Records shown START

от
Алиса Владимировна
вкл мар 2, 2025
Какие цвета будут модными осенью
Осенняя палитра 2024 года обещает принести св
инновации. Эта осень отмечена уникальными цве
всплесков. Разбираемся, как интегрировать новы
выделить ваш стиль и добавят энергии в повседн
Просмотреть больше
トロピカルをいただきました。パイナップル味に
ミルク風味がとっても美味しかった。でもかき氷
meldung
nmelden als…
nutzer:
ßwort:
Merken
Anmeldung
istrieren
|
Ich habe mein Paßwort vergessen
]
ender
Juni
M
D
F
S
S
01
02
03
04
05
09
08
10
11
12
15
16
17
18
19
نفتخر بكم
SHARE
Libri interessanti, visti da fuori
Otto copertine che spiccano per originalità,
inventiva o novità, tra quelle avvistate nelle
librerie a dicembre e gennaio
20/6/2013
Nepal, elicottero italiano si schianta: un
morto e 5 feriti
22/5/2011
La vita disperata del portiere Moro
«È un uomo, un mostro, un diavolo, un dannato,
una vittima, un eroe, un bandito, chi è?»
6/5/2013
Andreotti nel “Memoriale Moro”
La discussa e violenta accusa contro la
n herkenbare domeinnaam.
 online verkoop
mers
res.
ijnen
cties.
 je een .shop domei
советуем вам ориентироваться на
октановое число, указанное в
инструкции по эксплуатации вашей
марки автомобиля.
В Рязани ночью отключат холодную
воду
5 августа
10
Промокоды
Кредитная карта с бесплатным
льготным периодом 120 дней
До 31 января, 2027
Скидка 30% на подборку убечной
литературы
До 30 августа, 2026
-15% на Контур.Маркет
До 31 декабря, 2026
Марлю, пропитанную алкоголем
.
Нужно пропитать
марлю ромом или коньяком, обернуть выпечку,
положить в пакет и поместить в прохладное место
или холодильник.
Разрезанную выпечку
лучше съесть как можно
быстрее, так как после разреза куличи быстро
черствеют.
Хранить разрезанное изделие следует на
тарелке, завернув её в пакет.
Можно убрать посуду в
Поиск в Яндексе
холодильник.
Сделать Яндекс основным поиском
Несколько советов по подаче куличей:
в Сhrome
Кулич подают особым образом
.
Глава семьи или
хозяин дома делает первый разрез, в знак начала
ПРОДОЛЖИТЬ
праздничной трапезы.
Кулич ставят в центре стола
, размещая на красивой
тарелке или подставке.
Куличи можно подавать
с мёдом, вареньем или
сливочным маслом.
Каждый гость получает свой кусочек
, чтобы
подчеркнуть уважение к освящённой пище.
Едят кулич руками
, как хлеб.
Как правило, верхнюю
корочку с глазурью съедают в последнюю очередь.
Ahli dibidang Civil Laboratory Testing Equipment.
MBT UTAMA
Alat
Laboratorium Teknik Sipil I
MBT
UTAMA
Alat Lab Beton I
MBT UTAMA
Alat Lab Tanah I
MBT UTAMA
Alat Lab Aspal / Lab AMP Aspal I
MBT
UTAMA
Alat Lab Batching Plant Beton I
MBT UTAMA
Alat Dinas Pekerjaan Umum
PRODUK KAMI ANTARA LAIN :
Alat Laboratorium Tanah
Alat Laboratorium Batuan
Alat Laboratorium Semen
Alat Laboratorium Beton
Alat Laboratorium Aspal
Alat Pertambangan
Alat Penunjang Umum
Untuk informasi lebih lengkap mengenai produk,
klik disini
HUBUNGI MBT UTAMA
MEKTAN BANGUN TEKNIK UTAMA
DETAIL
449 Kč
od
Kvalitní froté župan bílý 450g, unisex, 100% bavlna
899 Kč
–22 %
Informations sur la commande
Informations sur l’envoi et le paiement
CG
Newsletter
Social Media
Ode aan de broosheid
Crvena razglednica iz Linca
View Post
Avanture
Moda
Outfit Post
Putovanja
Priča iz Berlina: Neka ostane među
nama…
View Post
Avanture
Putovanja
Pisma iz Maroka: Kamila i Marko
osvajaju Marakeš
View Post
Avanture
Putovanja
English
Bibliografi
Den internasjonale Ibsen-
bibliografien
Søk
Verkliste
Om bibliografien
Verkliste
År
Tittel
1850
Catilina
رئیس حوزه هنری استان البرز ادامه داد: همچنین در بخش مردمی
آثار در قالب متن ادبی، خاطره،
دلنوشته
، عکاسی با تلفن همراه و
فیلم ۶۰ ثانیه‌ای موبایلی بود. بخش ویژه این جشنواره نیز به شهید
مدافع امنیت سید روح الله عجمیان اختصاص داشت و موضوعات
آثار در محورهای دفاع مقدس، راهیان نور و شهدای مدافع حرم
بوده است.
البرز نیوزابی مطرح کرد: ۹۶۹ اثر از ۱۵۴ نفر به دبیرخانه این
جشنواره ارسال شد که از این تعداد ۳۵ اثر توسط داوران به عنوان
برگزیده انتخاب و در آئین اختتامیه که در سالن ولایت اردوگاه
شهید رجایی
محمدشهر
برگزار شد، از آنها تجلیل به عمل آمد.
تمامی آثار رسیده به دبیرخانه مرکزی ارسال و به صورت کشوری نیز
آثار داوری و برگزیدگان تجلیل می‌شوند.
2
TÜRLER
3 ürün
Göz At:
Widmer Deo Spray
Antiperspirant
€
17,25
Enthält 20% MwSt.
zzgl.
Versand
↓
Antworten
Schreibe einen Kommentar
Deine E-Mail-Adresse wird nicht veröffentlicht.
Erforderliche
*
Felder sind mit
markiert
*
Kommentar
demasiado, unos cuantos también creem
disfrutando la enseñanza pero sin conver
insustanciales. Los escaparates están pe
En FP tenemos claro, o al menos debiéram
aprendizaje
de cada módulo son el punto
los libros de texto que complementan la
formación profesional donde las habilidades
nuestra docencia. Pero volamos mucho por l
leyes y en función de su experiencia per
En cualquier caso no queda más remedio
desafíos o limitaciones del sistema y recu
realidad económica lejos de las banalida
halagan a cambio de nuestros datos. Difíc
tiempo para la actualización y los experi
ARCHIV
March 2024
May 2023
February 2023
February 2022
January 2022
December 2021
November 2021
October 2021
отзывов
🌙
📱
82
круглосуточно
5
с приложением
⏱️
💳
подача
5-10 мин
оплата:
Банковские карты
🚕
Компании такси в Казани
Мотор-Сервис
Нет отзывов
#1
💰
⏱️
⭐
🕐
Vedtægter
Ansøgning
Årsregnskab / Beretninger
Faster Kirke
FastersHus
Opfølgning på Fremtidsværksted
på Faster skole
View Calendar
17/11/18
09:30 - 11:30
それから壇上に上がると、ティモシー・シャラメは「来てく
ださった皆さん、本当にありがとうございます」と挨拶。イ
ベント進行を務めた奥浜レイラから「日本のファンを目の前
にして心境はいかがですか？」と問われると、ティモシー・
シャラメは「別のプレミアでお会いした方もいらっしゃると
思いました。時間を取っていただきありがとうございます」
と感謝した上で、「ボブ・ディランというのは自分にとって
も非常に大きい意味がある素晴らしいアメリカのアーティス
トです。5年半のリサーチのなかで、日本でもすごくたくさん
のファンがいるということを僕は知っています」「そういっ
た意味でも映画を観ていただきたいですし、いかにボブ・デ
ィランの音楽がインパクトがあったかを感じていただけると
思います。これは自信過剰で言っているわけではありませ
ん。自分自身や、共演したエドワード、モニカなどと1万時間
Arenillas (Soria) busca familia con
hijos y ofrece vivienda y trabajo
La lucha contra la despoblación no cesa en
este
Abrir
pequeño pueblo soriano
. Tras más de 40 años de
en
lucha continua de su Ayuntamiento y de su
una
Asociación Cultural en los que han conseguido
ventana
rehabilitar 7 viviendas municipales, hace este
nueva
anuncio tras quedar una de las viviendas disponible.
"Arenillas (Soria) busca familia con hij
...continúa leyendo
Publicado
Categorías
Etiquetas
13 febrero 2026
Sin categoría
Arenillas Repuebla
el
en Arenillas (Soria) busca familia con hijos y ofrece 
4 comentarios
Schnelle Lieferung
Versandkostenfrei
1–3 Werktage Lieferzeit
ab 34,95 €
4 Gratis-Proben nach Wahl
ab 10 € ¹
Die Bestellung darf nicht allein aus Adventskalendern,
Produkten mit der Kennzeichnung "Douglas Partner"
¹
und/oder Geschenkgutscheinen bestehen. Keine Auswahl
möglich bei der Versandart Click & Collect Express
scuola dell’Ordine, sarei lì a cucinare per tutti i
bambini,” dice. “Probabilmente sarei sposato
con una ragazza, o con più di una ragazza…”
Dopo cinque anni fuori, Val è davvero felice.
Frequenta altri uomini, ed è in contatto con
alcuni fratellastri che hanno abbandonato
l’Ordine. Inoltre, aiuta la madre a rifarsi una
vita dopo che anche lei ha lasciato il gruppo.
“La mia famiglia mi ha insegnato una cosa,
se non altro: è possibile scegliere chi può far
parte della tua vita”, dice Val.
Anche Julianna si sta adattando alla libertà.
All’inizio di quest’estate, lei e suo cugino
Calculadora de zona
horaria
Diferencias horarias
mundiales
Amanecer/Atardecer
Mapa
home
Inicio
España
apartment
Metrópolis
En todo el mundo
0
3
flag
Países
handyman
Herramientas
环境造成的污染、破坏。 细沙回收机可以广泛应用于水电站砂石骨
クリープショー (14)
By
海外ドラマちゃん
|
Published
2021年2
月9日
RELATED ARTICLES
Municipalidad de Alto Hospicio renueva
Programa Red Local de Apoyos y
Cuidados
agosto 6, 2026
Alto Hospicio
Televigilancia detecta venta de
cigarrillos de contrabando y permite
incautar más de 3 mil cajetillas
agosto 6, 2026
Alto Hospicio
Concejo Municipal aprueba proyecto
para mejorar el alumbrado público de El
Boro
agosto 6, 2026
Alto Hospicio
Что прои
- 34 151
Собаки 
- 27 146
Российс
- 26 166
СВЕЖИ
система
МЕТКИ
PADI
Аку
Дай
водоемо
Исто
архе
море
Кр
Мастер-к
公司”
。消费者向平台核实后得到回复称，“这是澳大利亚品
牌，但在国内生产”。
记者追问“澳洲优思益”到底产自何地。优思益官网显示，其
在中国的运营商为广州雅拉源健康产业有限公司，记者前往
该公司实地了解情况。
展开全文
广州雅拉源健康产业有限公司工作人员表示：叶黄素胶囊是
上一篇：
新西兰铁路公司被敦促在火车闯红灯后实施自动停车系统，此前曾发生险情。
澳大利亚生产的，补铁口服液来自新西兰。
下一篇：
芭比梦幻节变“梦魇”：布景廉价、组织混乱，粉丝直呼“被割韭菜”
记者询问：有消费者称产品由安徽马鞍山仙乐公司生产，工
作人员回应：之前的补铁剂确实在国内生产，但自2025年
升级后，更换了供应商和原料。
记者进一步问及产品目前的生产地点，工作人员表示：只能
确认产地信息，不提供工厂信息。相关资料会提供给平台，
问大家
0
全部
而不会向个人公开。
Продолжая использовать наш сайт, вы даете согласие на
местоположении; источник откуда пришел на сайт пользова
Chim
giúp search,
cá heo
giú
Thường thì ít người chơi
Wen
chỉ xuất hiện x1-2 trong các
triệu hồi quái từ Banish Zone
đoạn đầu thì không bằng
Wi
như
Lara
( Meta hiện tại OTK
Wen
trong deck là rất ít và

Records shown END

* Aim of the exercise:
Can you copy out, word for word, everything from the very start of the records down to and including the line that contains "Просмотреть больше"?

* Exercise output:
от
Алиса Владимировна
вкл мар 2, 2025
Какие цвета будут модными осенью
Осенняя палитра 2024 года обещает принести св
инновации. Эта осень отмечена уникальными цве
всплесков. Разбираемся, как интегрировать новы
выделить ваш стиль и добавят энергии в повседн
Просмотреть больше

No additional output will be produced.